> Objective: Could you rewrite the material below with every "phylum" changed to "division", keeping everything else the same and leaving out the pictures?

> Data to process:

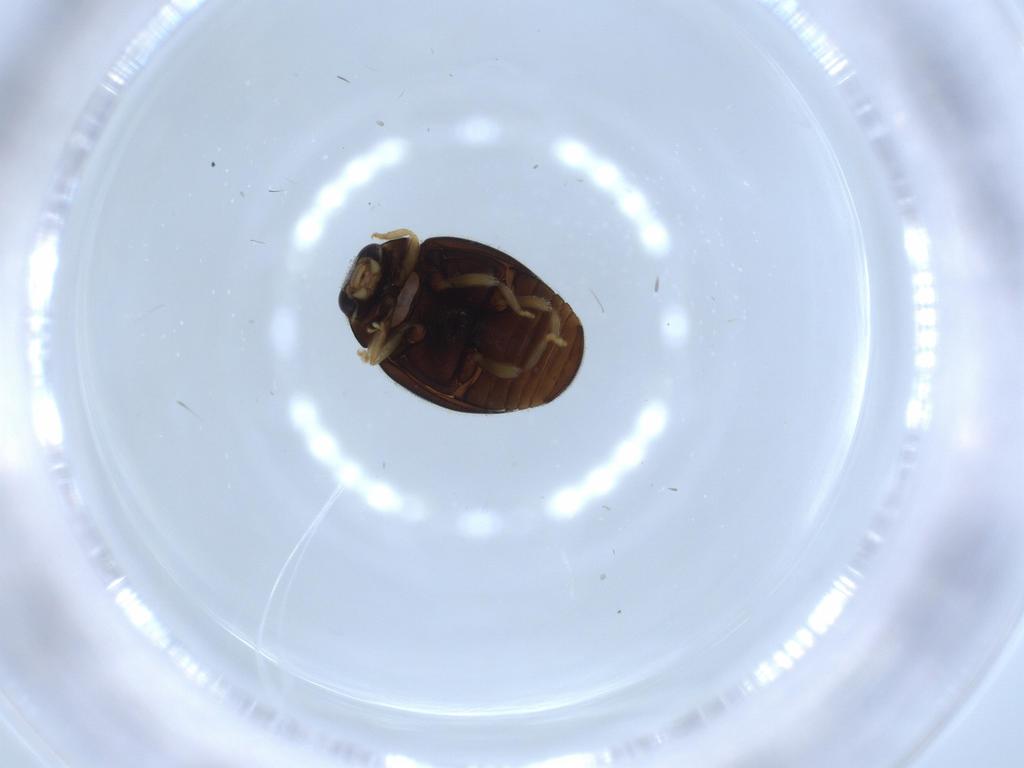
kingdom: Animalia
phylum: Arthropoda
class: Insecta
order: Coleoptera
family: Coccinellidae
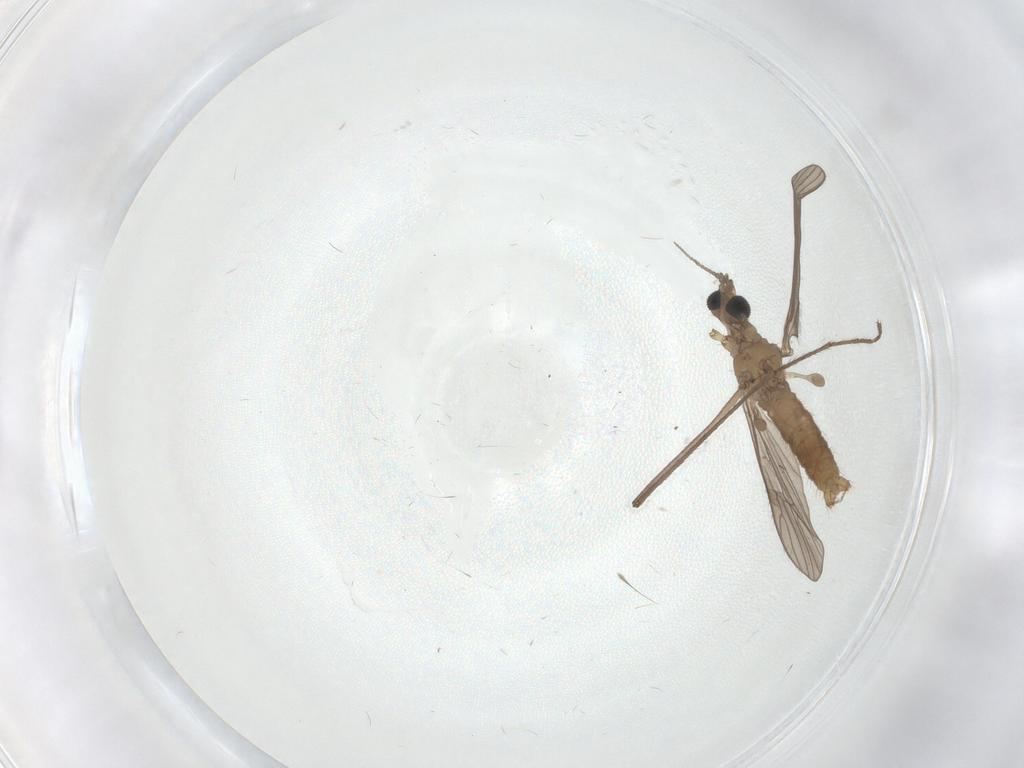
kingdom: Animalia
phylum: Arthropoda
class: Insecta
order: Diptera
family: Limoniidae
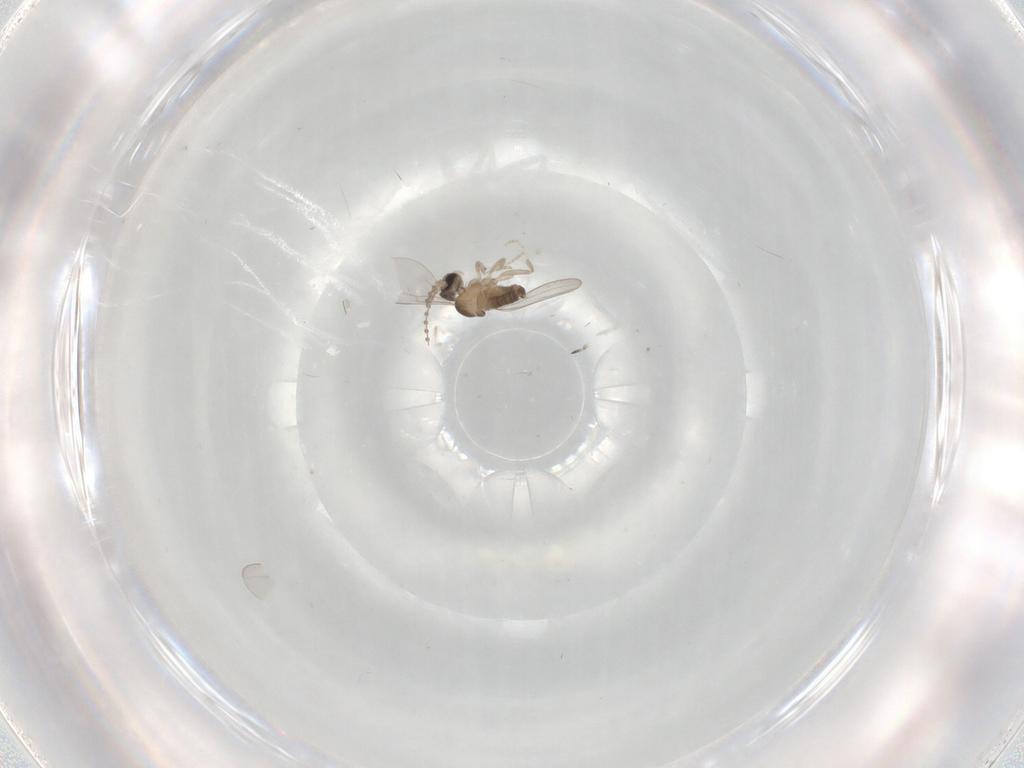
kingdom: Animalia
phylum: Arthropoda
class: Insecta
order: Diptera
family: Cecidomyiidae
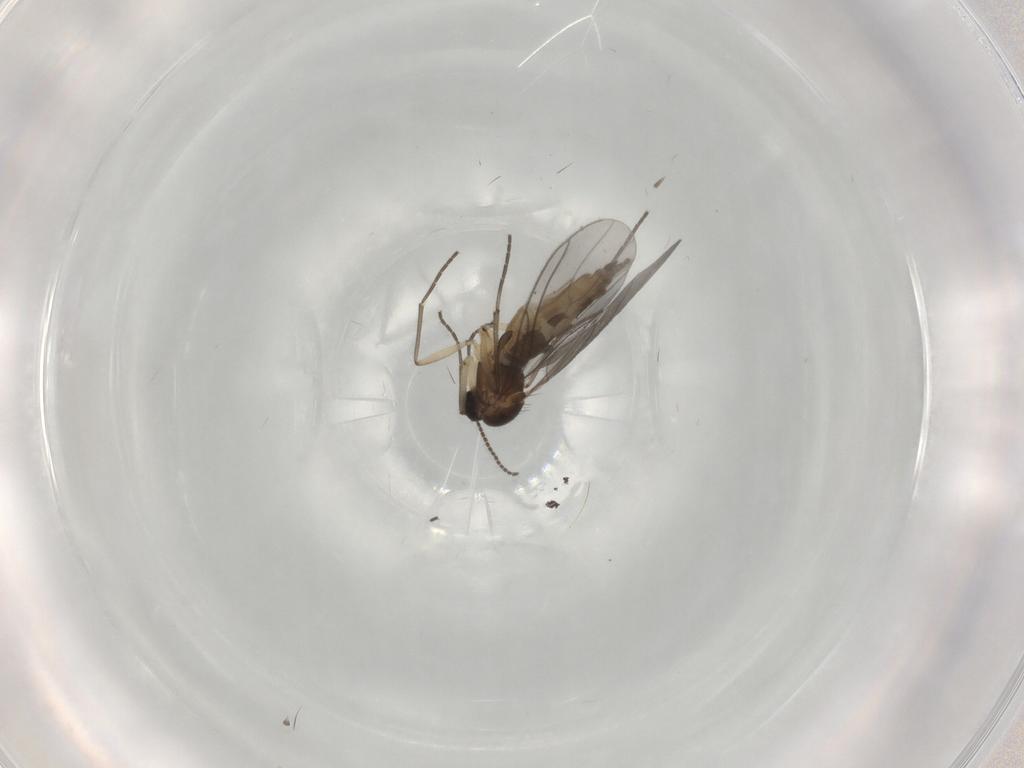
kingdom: Animalia
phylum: Arthropoda
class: Insecta
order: Diptera
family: Sciaridae
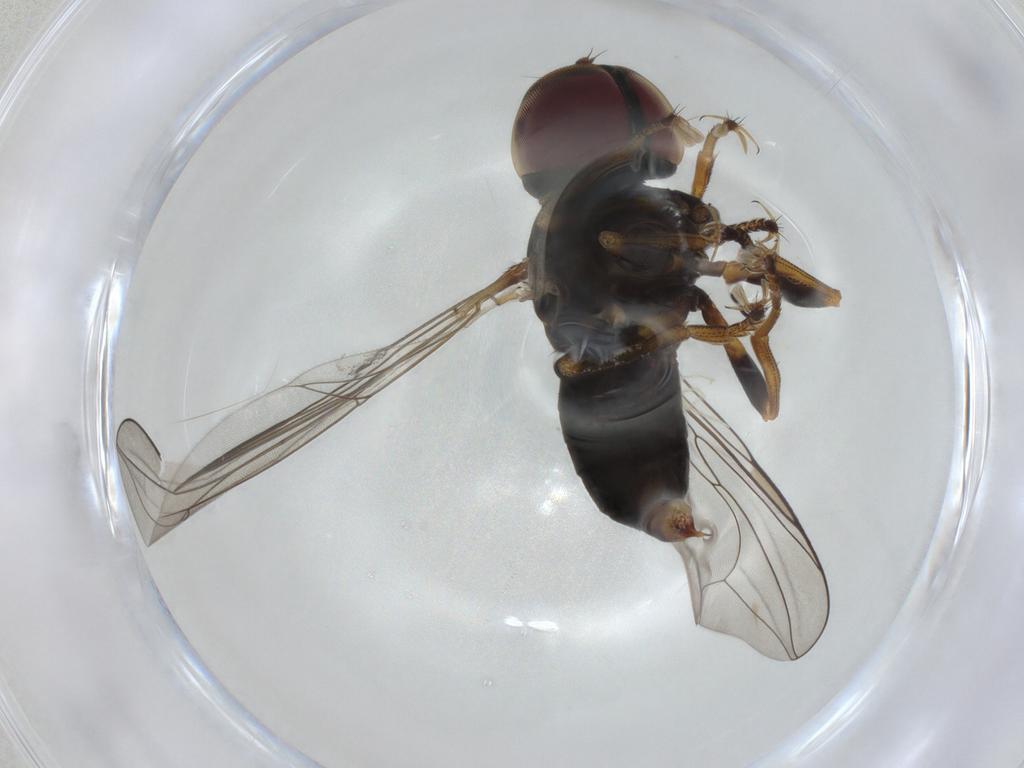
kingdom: Animalia
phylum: Arthropoda
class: Insecta
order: Diptera
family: Pipunculidae
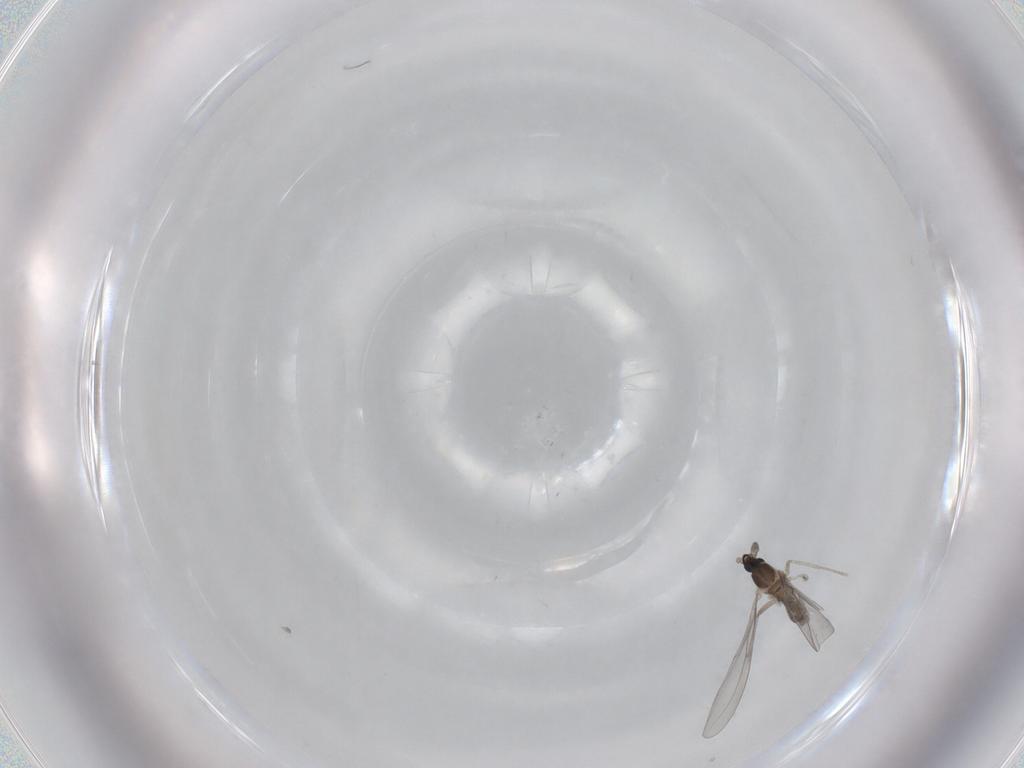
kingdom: Animalia
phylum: Arthropoda
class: Insecta
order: Diptera
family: Cecidomyiidae
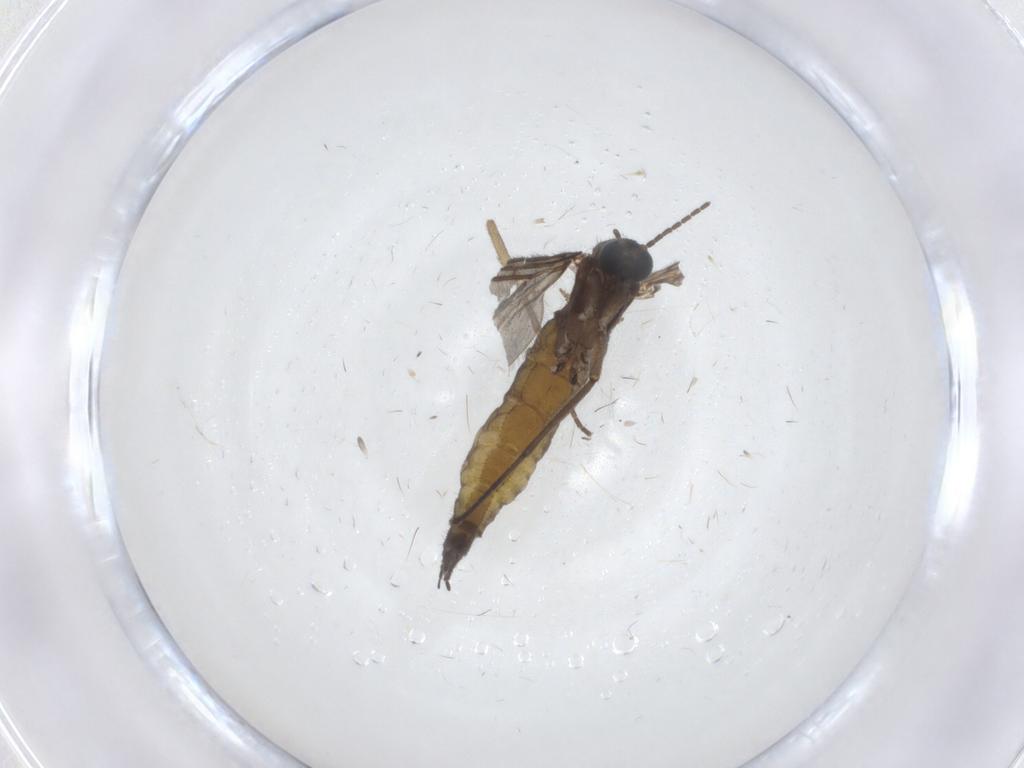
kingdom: Animalia
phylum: Arthropoda
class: Insecta
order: Diptera
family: Sciaridae
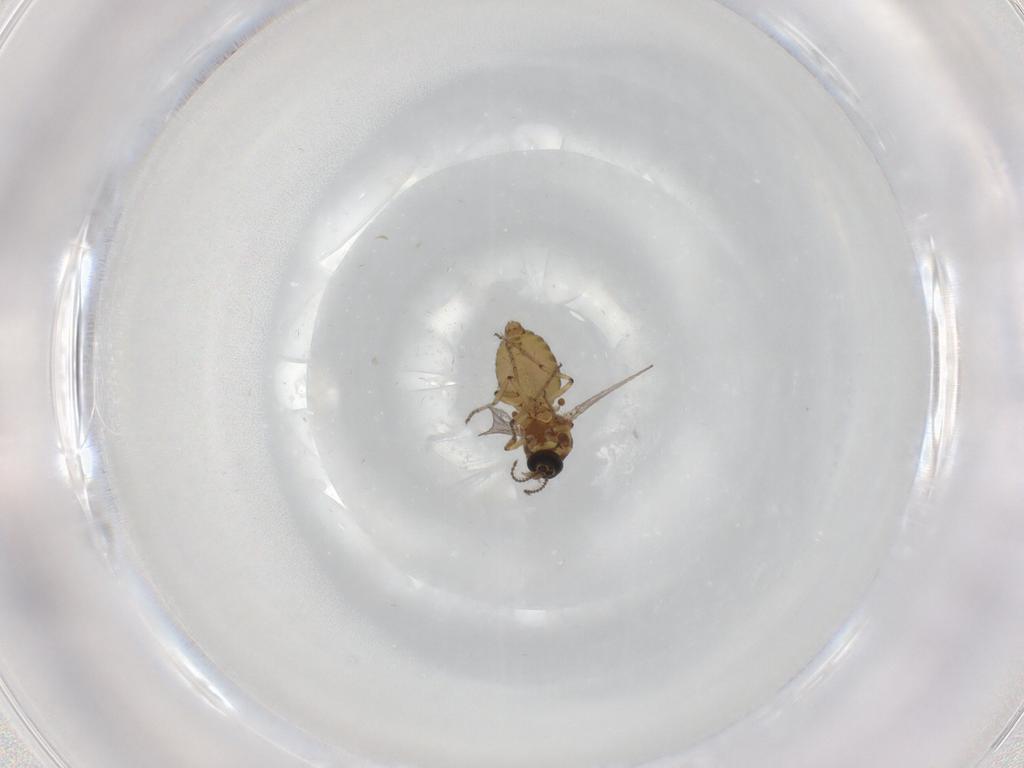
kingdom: Animalia
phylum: Arthropoda
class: Insecta
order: Diptera
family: Ceratopogonidae
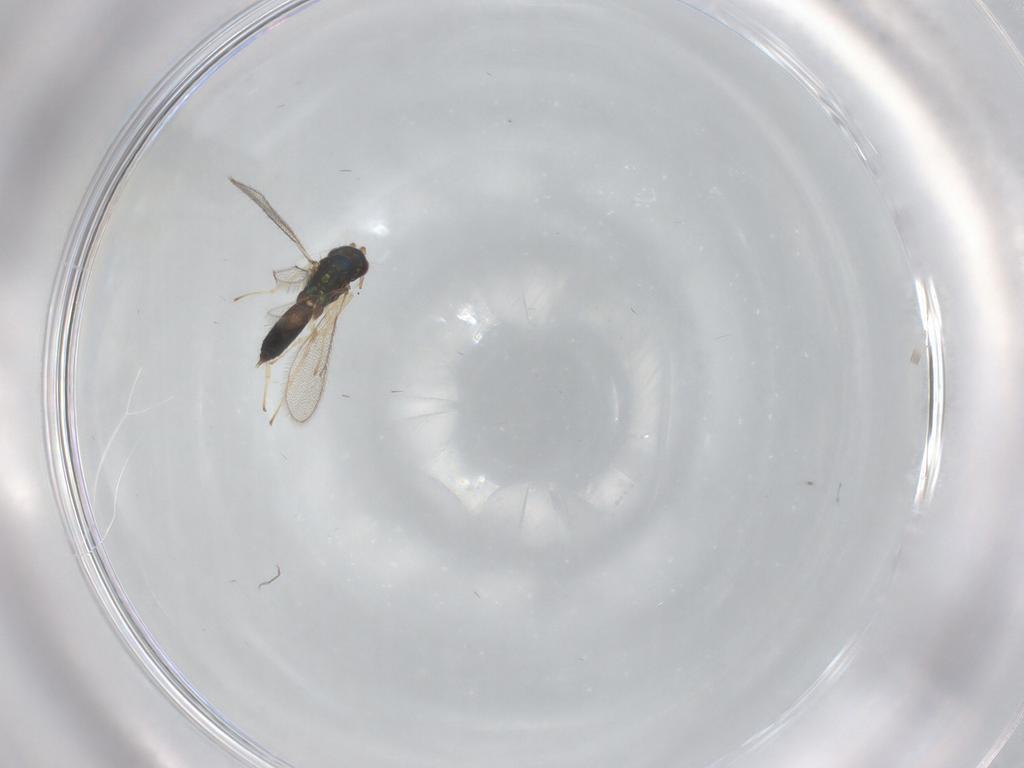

> Solution to this problem:
kingdom: Animalia
division: Arthropoda
class: Insecta
order: Coleoptera
family: Coccinellidae
kingdom: Animalia
division: Arthropoda
class: Insecta
order: Diptera
family: Limoniidae
kingdom: Animalia
division: Arthropoda
class: Insecta
order: Diptera
family: Cecidomyiidae
kingdom: Animalia
division: Arthropoda
class: Insecta
order: Diptera
family: Sciaridae
kingdom: Animalia
division: Arthropoda
class: Insecta
order: Diptera
family: Pipunculidae
kingdom: Animalia
division: Arthropoda
class: Insecta
order: Diptera
family: Cecidomyiidae
kingdom: Animalia
division: Arthropoda
class: Insecta
order: Diptera
family: Sciaridae
kingdom: Animalia
division: Arthropoda
class: Insecta
order: Diptera
family: Ceratopogonidae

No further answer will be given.